Skip to main content.
home | support | download

Back to List Archive

Unable to spider certain pages, md5 problem

From: Tim Hartley <tim.hartley(at)not-real.planetpdf.com>
Date: Wed Sep 08 2004 - 06:49:41 GMT
Hiya,

I'm trying to get Swish-E up and running on our test website with the aim of using it over our current Google-based search. 

Anyway, currently I'm having two problems, firstly it doesn't seem to be spidering some vital asp pages, and secondly I'm still getting some duplicated pages despite having MD5 enabled. However I am a Perl gumbie, so I'm hoping that I'm missing something pretty basic..

 ++ Spidering Problem: ++

Spider.pl is not accessing certain ASP pages, in particular the article.asp page, in which all our articles are displayed in (e.g. /article.asp?contentid=1545, /article.asp?contentid=1546, etc etc).  So this means that searching the created index does not return any articles directly.

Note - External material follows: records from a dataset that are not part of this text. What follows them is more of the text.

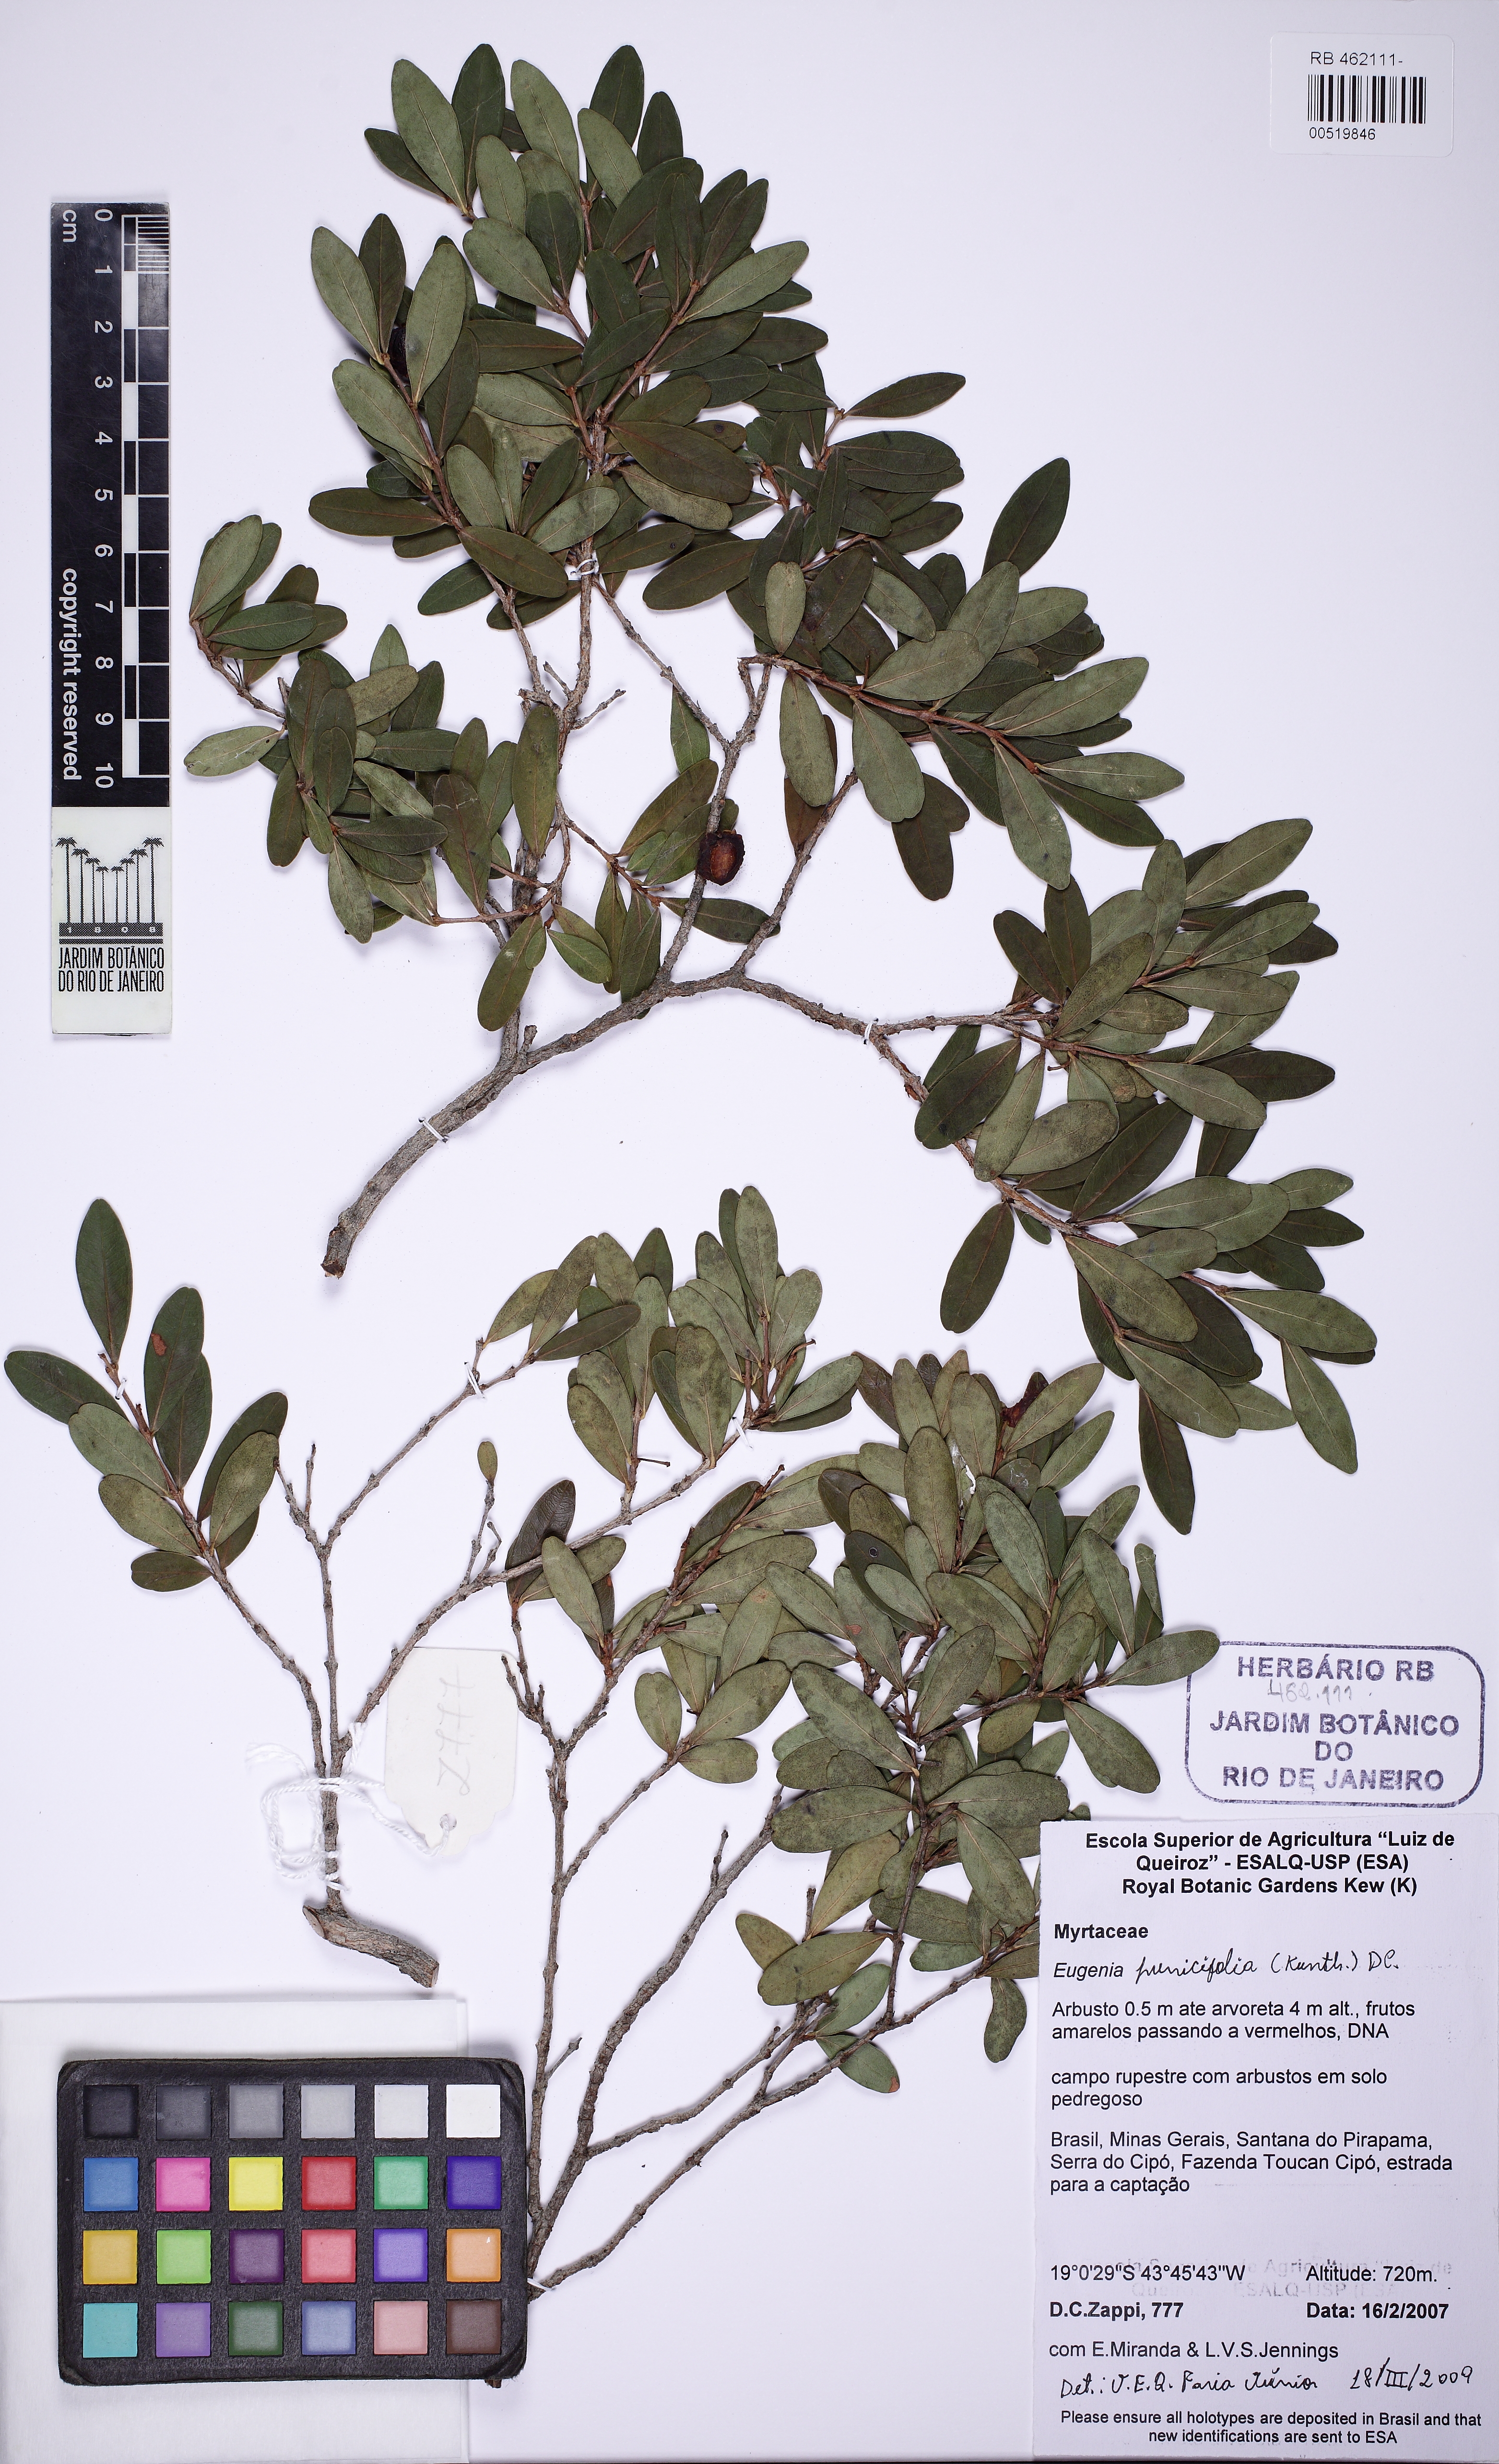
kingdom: Plantae
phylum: Tracheophyta
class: Magnoliopsida
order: Myrtales
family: Myrtaceae
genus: Eugenia
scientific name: Eugenia punicifolia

Search results do indirectly reference them by returning a non-article.asp page that links to it. For example by returning an author bio page, which lists the articles that that author has contributed to the site.

 ++ MD5 Problem: ++

Due to the layout of the website, some articles and areas are duplicated in more than one area of the site. Some examples are: 
 - "/author.asp?author=John_Doe" is being displayed right next to "/author.asp?author=john_doe"
 - Introduction to Development (/developer/learningcenter.asp?ID=100), being displayed with Introduction to Development (/creative/learningcenter.asp?ID=100).

 ++ More info: ++

 - All pages get their content from a database via ASP commands, and article.asp uses the same style of commands as other pages that are spidered, so in theory it's data should be spidered just as easily as the other pages that are getting spidered.
 - As the site's using ASP pages, I'm using the ASPEXEC dll to call the swish exe, since I have no clue when it comes to Perl.
 - The parameters to call Swish-e from within the ASP page are: 	strParam = "-w """&strSearchWords&""" -b " & intStart & " -m " & intPage & " -x ""\<BR\><swishrank>|<swishtitle>|<swishdocpath>|<swishlastmodified>|<description>"" -f ""c:\swish-e\testindex.index"""

Config file: 
---------- PPswish.conf ----------
IndexFile c:\swish-e\testindex.index
IndexDir spider.pl

#ignore Javascript in the description
IgnoreMetaTags script

StoreDescription HTML2 <swishdescription> 200000

#Just search in the title, description meta fields for the search terms
MetaNames description 
MetaNameAlias description title article_display
PropertyNames description
PropertyNameAlias description title article_display

#Show a detailed report whilst indexing 
IndexReport 3

#Obey the Robots.txt index file whilst indexing
obeyRobotsNoIndex yes

SwishProgParameters spider.config
-------------------------------------

 - spider.config file

------ spider.config ---------
 @servers = (
     {
      base_url    => 'http://cm3.planetpdf.com/creative/article.asp',
	email => 'binary@binarything.com',
      use_md5 => 1, 
     },
 );
---------------------------------

Any help would be MUCH appreciated!

-Tim
_____________________
Tim Hartley
www.planetpdf.com
Received on Tue Sep 7 23:50:00 2004